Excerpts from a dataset
↓
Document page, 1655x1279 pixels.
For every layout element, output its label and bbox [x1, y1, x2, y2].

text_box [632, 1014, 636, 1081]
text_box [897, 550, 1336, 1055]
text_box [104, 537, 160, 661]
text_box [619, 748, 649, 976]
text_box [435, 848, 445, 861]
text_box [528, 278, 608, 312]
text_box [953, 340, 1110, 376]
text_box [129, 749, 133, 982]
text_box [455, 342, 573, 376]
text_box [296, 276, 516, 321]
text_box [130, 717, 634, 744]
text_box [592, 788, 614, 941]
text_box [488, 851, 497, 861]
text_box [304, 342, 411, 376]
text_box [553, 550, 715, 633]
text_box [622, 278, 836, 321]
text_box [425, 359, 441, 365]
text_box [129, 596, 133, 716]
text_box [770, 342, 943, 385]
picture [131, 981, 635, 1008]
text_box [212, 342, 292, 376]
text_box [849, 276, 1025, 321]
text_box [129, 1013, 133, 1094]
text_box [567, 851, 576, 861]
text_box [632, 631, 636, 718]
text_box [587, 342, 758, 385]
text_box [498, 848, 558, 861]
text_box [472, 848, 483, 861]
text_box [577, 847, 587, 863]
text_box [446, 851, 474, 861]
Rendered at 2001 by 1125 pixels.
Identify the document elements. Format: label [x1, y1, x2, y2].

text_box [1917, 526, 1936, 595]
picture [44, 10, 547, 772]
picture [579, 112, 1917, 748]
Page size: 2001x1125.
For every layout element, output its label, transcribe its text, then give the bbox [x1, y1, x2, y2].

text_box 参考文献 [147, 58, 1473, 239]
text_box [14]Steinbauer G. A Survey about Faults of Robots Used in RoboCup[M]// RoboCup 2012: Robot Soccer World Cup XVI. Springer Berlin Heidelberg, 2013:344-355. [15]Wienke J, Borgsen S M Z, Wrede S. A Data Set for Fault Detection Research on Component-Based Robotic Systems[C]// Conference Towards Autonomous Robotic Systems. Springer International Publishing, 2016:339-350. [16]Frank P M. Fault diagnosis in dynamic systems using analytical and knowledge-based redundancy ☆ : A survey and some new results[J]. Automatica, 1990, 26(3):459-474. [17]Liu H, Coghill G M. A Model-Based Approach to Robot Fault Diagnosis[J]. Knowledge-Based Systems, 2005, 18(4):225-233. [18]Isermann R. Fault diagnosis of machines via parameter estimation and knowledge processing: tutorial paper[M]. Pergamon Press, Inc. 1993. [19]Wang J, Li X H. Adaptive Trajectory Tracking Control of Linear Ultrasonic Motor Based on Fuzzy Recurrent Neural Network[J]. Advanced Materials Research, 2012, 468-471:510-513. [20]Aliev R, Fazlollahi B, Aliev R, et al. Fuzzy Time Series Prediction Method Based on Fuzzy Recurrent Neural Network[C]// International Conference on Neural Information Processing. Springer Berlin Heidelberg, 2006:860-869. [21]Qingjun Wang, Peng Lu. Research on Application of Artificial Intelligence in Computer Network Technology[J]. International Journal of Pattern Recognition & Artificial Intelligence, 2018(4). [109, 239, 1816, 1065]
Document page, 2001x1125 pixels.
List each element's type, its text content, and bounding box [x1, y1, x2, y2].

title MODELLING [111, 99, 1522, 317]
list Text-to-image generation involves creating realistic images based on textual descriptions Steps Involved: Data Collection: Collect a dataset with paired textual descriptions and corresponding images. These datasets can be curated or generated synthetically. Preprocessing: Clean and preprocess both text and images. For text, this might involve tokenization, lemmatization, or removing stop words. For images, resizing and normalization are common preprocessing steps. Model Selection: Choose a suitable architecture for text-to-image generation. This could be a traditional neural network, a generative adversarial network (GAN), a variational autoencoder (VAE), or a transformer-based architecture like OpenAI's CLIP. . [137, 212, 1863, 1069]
↑
> **What to do**: Write the entries out once more, exactly as they appear.

> **Answer area**:
Document page, 1655x1279 pixels.
For every layout element, output its label and bbox [x1, y1, x2, y2].

text_box [632, 1014, 636, 1081]
text_box [897, 550, 1336, 1055]
text_box [104, 537, 160, 661]
text_box [619, 748, 649, 976]
text_box [435, 848, 445, 861]
text_box [528, 278, 608, 312]
text_box [953, 340, 1110, 376]
text_box [129, 749, 133, 982]
text_box [455, 342, 573, 376]
text_box [296, 276, 516, 321]
text_box [130, 717, 634, 744]
text_box [592, 788, 614, 941]
text_box [488, 851, 497, 861]
text_box [304, 342, 411, 376]
text_box [553, 550, 715, 633]
text_box [622, 278, 836, 321]
text_box [425, 359, 441, 365]
text_box [129, 596, 133, 716]
text_box [770, 342, 943, 385]
picture [131, 981, 635, 1008]
text_box [212, 342, 292, 376]
text_box [849, 276, 1025, 321]
text_box [129, 1013, 133, 1094]
text_box [567, 851, 576, 861]
text_box [632, 631, 636, 718]
text_box [587, 342, 758, 385]
text_box [498, 848, 558, 861]
text_box [472, 848, 483, 861]
text_box [577, 847, 587, 863]
text_box [446, 851, 474, 861]
Rendered at 2001 by 1125 pixels.
Identify the document elements. Format: label [x1, y1, x2, y2].

text_box [1917, 526, 1936, 595]
picture [44, 10, 547, 772]
picture [579, 112, 1917, 748]
Page size: 2001x1125.
For every layout element, output its label, transcribe its text, then give the bbox [x1, y1, x2, y2].

text_box 参考文献 [147, 58, 1473, 239]
text_box [14]Steinbauer G. A Survey about Faults of Robots Used in RoboCup[M]// RoboCup 2012: Robot Soccer World Cup XVI. Springer Berlin Heidelberg, 2013:344-355. [15]Wienke J, Borgsen S M Z, Wrede S. A Data Set for Fault Detection Research on Component-Based Robotic Systems[C]// Conference Towards Autonomous Robotic Systems. Springer International Publishing, 2016:339-350. [16]Frank P M. Fault diagnosis in dynamic systems using analytical and knowledge-based redundancy ☆ : A survey and some new results[J]. Automatica, 1990, 26(3):459-474. [17]Liu H, Coghill G M. A Model-Based Approach to Robot Fault Diagnosis[J]. Knowledge-Based Systems, 2005, 18(4):225-233. [18]Isermann R. Fault diagnosis of machines via parameter estimation and knowledge processing: tutorial paper[M]. Pergamon Press, Inc. 1993. [19]Wang J, Li X H. Adaptive Trajectory Tracking Control of Linear Ultrasonic Motor Based on Fuzzy Recurrent Neural Network[J]. Advanced Materials Research, 2012, 468-471:510-513. [20]Aliev R, Fazlollahi B, Aliev R, et al. Fuzzy Time Series Prediction Method Based on Fuzzy Recurrent Neural Network[C]// International Conference on Neural Information Processing. Springer Berlin Heidelberg, 2006:860-869. [21]Qingjun Wang, Peng Lu. Research on Application of Artificial Intelligence in Computer Network Technology[J]. International Journal of Pattern Recognition & Artificial Intelligence, 2018(4). [109, 239, 1816, 1065]
Document page, 2001x1125 pixels.
List each element's type, its text content, and bounding box [x1, y1, x2, y2].

title MODELLING [111, 99, 1522, 317]
list Text-to-image generation involves creating realistic images based on textual descriptions Steps Involved: Data Collection: Collect a dataset with paired textual descriptions and corresponding images. These datasets can be curated or generated synthetically. Preprocessing: Clean and preprocess both text and images. For text, this might involve tokenization, lemmatization, or removing stop words. For images, resizing and normalization are common preprocessing steps. Model Selection: Choose a suitable architecture for text-to-image generation. This could be a traditional neural network, a generative adversarial network (GAN), a variational autoencoder (VAE), or a transformer-based architecture like OpenAI's CLIP. . [137, 212, 1863, 1069]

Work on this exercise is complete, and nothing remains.